Summer Evans, a producer for WABE-FM’s City Lights With Lois Reitzes, expected warm, fuzzy feelings about the show, but her perspective shifted as she walked the gallery with Wallace-Sanders.

“I came from a place of ignorance of this relationship between the nannies and children,” Evans says. “Because you see portrayals in movies of loving and caring relationships where the nanny just loves the children and sees them more than her own, I thought of it less as a job . . . and projected those ideas. But I didn’t see this sense of warmth. I saw stress and tiredness and a kind of detachment from the child. It was more, ‘This is my job.’ I thought about books and movies written about nannies from a white perspective, but Framing Shadows will change the way I reflect on movies and books in the future.”

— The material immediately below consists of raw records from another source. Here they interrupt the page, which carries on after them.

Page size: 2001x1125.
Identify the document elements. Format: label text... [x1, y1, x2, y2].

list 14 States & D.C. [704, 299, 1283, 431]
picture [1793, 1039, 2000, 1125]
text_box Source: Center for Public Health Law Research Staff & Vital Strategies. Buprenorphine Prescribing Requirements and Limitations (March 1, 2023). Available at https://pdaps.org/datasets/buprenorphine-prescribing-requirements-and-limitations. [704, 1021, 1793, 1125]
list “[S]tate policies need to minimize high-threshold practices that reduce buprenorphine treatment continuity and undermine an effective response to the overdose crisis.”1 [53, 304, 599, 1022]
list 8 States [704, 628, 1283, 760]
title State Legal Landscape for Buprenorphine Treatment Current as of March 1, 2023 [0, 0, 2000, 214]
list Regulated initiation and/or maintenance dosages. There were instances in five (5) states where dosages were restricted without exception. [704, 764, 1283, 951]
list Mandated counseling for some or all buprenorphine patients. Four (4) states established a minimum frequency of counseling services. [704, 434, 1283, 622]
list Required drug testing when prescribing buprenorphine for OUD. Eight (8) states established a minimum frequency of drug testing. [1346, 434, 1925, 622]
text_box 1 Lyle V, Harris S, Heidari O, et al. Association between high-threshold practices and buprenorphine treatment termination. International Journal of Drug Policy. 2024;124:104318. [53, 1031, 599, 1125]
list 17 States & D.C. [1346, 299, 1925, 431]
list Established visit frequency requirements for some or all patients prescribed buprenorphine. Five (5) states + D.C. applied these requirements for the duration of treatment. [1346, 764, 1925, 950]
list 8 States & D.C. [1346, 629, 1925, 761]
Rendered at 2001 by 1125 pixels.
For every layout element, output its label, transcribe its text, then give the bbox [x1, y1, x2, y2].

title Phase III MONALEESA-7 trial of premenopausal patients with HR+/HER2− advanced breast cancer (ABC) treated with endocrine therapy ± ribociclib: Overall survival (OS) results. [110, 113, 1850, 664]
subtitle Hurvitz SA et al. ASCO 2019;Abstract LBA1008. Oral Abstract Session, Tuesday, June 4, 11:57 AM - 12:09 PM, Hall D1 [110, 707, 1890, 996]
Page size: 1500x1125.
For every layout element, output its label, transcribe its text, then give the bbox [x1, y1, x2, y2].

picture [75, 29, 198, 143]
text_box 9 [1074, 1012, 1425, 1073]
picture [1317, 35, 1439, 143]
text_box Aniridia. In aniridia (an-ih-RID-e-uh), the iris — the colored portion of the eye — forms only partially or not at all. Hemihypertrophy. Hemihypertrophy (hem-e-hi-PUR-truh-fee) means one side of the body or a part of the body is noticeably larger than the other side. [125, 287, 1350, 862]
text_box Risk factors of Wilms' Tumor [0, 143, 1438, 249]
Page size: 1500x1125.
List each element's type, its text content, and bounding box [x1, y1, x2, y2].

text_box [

Wallace-Sanders lives for reactions like this and says the icing on the cake has been watching visitors pull close, step back and collect themselves while reconciling images of “companion nannies” — little girls whose youth was a bonus to white parents seeking to spare their children the potential trauma of outliving an elderly caregiver. More often than not, in what seems to be an involuntary reflex, viewers’ hands wind up resting on their chests, if not cupping their chins or covering their mouths, in response to seeing this history.

Undated photograph of a companion nanny and child

When it comes to upending misconceptions about smiling, happy servants, recognizing their humanity is half the battle. The other half comes from answering questions about what Wallace-Sanders calls the most complex interracial relationships in the nation’s history.

Queries about these caregivers are many. Who were these women? Who took care of their children? Who might they have been under different circumstances? How vulnerable were they to exploitation and abuse by those who enslaved or employed them? Where did they find the capacity to love children who were conditioned to presume their superiority and perpetuate an indefensible hierarchy predicated upon race?

Employment doesn’t mean there was no closeness,” Wallace-Sanders says. “I’m not saying these African American women were sociopaths who felt nothing for white children. But nobody takes care of somebody else’s children day in and day out and doesn’t have a thought that ‘You are annoying to me. I would rather be someplace else.’

“Anytime money and affection are intertwined, it’s complicated,” she says. “For people who insist otherwise, I say that the relationship was a two-way street and [that] we have only heard from one side — the romanticized version.”

The shadow side to such revisionist history is the kind of magical thinking that persists today, where it’s perfectly acceptable to declare, “My family has/had a wonderful black nanny who loves/loved us unconditionally and is/was just like part of the family.” Wallace-Sanders maintains that reducing a human being to her color and using the language of ownership makes that kind of claim unimpressive, childish and selfish. Saying that a nanny is like a member of the family dishonors her unless you have a habit of paying family members to show up at a particular time and place.

In this undated photograph, the nanny appears to have fallen asleep, likely from exhaustion.

“You honor nannies by using their names when talking about them, paying them well and acknowledging that they are full human beings with inner lives that do not involve you,” Wallace-Sanders says. “I don’t want anybody of any race to leave this exhibition, go home and fire anybody. I am in favor of employment. But we must stop replicating mindless stereotypes by thinking and acting differently.”

Shaking things up by encouraging visitors to reconsider old narratives is the driving force behind Wallace-Sanders’ mission as an educator and scholar. She believes that bearing witness is the best defense against ignorance and indifference.

“I will never forget you,” she says of the women featured in Framing Shadows. “I know you have a whole life behind you, and I will be the voice that you don’t have. I will find out about you, tell your story the best way that I possibly can and insist that people recognize you.”